Start of Material shown
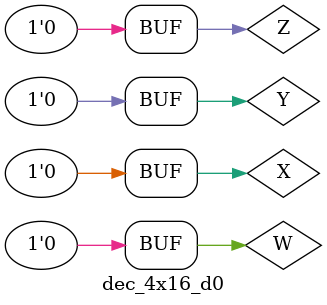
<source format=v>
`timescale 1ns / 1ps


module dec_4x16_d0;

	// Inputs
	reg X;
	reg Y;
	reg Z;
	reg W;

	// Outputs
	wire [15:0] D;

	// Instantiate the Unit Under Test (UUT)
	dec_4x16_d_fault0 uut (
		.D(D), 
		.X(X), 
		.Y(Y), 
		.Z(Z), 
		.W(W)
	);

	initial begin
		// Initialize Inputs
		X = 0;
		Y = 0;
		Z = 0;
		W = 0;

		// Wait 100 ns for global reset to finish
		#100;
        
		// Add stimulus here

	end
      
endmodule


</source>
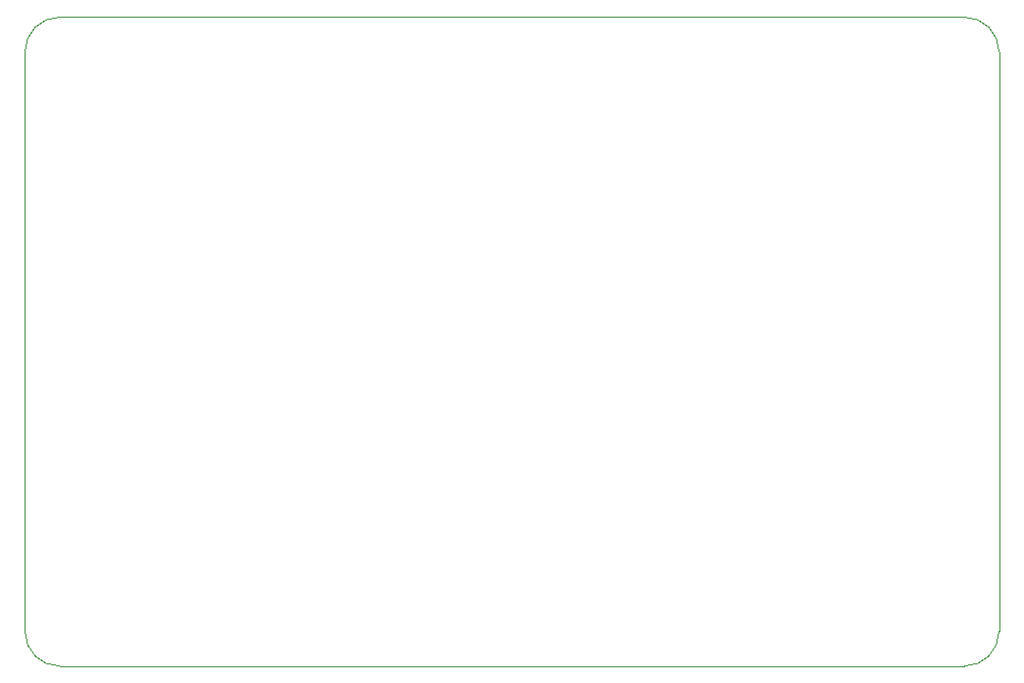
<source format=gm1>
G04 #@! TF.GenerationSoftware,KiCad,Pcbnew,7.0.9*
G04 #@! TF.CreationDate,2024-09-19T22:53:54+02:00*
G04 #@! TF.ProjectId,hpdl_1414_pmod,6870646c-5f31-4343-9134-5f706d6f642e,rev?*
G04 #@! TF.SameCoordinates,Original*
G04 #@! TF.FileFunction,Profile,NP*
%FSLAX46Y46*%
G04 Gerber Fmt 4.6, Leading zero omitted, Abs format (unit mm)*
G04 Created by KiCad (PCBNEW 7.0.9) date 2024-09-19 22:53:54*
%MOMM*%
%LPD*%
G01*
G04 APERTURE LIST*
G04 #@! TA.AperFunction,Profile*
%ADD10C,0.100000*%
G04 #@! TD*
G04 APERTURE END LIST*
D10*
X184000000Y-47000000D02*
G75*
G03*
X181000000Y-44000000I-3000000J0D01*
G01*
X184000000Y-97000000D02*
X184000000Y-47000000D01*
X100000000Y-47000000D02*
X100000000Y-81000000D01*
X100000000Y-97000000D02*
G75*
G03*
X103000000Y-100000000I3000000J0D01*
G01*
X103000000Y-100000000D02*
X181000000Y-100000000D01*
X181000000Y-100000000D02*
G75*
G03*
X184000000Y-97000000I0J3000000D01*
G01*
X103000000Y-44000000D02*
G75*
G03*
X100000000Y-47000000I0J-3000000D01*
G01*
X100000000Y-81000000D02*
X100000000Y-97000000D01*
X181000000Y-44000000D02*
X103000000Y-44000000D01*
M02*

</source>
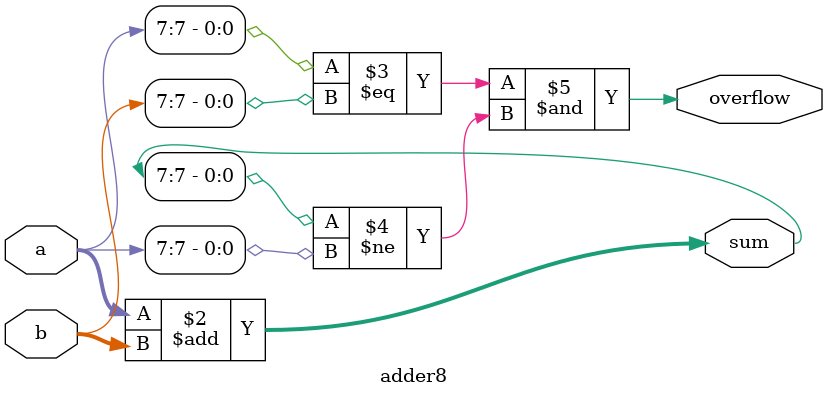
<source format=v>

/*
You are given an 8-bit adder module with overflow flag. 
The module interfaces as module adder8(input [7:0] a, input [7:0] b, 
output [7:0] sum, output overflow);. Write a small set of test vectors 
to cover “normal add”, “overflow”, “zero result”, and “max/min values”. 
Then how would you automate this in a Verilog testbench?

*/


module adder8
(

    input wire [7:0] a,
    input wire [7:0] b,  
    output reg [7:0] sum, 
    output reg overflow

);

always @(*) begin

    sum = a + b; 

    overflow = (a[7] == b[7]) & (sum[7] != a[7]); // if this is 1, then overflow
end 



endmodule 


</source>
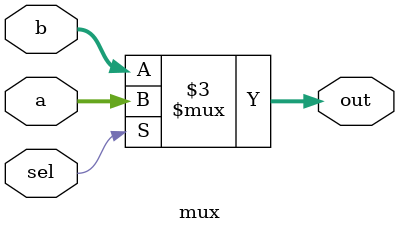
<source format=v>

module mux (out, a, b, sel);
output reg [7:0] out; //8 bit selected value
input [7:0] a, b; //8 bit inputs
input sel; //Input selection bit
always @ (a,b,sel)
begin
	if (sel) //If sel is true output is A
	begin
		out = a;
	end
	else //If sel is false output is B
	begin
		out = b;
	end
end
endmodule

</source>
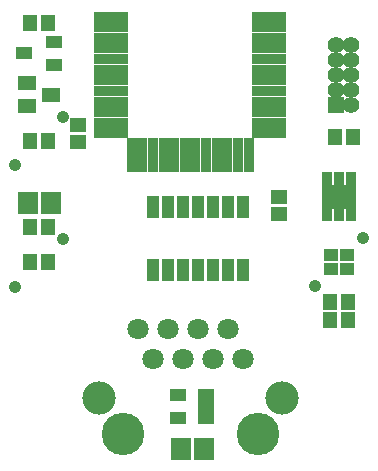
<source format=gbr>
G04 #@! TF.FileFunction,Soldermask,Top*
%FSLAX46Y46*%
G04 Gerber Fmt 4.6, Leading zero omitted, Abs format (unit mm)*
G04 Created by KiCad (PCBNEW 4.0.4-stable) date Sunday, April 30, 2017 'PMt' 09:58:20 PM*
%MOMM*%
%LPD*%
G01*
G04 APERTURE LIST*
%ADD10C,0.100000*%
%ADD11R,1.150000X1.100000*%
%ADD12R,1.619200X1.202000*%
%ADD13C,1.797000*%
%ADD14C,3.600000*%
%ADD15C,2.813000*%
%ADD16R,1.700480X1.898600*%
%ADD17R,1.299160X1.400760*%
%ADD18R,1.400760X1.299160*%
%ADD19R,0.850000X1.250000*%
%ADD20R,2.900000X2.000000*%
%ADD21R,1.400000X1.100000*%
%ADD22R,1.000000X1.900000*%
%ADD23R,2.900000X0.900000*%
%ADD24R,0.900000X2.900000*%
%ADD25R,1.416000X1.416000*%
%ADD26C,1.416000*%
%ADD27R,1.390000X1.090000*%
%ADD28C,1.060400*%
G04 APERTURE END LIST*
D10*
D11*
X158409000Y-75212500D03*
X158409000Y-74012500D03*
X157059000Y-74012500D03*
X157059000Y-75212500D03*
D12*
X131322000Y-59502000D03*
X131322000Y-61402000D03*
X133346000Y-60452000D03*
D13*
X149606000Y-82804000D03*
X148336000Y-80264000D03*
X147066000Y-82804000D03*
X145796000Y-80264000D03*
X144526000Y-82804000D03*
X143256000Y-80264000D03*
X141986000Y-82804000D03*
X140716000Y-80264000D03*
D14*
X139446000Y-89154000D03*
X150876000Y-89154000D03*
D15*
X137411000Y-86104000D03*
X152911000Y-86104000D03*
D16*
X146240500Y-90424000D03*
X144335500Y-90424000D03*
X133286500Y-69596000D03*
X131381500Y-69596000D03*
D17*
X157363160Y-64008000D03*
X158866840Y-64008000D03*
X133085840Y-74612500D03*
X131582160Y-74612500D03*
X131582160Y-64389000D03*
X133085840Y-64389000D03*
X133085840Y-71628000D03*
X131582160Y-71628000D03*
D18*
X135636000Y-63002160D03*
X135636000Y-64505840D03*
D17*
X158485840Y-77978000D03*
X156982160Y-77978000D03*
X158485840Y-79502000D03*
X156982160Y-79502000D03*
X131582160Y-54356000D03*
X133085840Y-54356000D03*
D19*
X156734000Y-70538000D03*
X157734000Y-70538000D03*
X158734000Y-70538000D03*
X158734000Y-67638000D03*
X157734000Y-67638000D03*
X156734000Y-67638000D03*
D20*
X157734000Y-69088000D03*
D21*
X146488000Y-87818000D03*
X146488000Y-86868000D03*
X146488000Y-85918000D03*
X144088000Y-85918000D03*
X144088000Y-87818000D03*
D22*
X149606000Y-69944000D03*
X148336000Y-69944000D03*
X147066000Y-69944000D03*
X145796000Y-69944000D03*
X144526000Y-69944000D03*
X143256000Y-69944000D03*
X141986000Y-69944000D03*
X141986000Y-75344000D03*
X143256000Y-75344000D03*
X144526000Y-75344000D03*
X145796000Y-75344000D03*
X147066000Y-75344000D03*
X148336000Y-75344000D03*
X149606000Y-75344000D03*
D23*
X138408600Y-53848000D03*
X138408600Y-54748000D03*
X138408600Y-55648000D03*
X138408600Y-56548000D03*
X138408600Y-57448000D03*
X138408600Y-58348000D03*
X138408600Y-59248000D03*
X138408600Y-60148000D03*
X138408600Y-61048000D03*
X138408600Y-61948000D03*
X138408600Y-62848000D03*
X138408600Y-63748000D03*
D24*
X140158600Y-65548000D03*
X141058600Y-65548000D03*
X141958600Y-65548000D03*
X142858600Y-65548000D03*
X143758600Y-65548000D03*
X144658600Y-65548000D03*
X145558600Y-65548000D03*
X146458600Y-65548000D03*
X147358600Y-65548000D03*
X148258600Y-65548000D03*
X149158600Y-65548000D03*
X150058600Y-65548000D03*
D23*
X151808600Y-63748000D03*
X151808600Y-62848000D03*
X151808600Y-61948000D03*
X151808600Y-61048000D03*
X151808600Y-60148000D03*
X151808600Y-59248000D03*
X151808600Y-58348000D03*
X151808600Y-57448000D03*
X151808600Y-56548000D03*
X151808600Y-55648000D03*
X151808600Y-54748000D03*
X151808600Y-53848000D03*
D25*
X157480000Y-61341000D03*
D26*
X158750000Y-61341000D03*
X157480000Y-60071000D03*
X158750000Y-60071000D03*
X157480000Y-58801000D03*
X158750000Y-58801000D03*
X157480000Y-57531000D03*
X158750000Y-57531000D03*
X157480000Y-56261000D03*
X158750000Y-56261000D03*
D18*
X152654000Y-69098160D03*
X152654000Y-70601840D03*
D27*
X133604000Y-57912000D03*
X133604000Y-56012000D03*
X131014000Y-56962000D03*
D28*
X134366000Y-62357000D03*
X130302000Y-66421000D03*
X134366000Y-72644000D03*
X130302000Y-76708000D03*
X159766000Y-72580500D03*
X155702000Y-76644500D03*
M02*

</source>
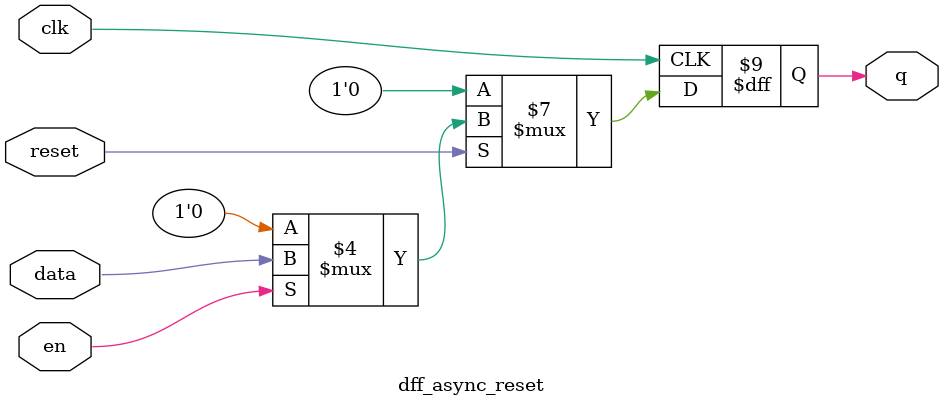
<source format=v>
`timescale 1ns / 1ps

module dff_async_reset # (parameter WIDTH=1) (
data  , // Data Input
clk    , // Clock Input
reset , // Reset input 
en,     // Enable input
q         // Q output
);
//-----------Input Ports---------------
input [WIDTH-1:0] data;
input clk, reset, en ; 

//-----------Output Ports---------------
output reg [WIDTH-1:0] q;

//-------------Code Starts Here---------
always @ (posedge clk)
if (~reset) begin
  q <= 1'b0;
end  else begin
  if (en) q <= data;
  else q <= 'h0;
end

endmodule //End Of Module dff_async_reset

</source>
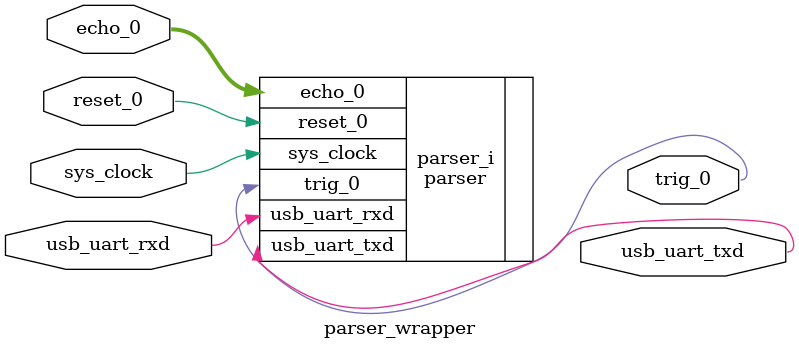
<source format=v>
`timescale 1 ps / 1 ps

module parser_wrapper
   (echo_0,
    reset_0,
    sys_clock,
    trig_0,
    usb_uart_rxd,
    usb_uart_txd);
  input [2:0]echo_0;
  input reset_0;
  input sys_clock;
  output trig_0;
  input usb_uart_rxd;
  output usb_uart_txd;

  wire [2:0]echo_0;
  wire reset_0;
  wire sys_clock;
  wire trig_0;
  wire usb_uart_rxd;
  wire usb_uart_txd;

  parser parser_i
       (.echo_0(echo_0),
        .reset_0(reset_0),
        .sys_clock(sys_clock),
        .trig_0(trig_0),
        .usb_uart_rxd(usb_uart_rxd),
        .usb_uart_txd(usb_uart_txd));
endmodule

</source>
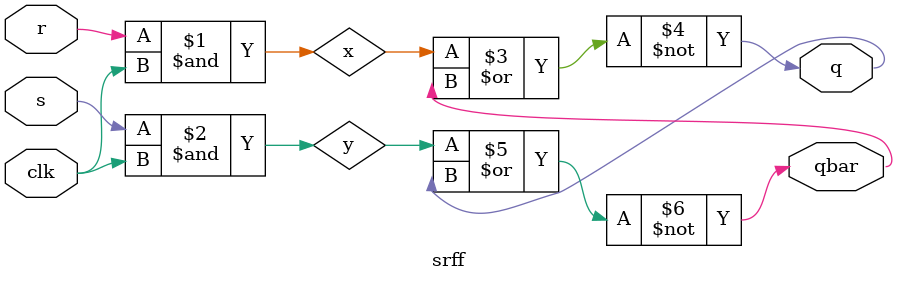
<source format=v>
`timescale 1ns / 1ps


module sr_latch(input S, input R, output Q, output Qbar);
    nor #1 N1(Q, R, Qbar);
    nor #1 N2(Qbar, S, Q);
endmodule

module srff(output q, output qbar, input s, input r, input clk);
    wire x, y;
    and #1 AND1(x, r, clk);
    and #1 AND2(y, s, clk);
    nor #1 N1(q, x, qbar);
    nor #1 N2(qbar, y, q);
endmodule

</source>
End of Material shown
Your objective :: Reproduce exactly, and with no other material, the lines between those holding "X157059000Y-75212500D03*" and "X141986000Y-69944000D03*", inclusive.

Result of the task ::
X157059000Y-75212500D03*
D12*
X131322000Y-59502000D03*
X131322000Y-61402000D03*
X133346000Y-60452000D03*
D13*
X149606000Y-82804000D03*
X148336000Y-80264000D03*
X147066000Y-82804000D03*
X145796000Y-80264000D03*
X144526000Y-82804000D03*
X143256000Y-80264000D03*
X141986000Y-82804000D03*
X140716000Y-80264000D03*
D14*
X139446000Y-89154000D03*
X150876000Y-89154000D03*
D15*
X137411000Y-86104000D03*
X152911000Y-86104000D03*
D16*
X146240500Y-90424000D03*
X144335500Y-90424000D03*
X133286500Y-69596000D03*
X131381500Y-69596000D03*
D17*
X157363160Y-64008000D03*
X158866840Y-64008000D03*
X133085840Y-74612500D03*
X131582160Y-74612500D03*
X131582160Y-64389000D03*
X133085840Y-64389000D03*
X133085840Y-71628000D03*
X131582160Y-71628000D03*
D18*
X135636000Y-63002160D03*
X135636000Y-64505840D03*
D17*
X158485840Y-77978000D03*
X156982160Y-77978000D03*
X158485840Y-79502000D03*
X156982160Y-79502000D03*
X131582160Y-54356000D03*
X133085840Y-54356000D03*
D19*
X156734000Y-70538000D03*
X157734000Y-70538000D03*
X158734000Y-70538000D03*
X158734000Y-67638000D03*
X157734000Y-67638000D03*
X156734000Y-67638000D03*
D20*
X157734000Y-69088000D03*
D21*
X146488000Y-87818000D03*
X146488000Y-86868000D03*
X146488000Y-85918000D03*
X144088000Y-85918000D03*
X144088000Y-87818000D03*
D22*
X149606000Y-69944000D03*
X148336000Y-69944000D03*
X147066000Y-69944000D03*
X145796000Y-69944000D03*
X144526000Y-69944000D03*
X143256000Y-69944000D03*
X141986000Y-69944000D03*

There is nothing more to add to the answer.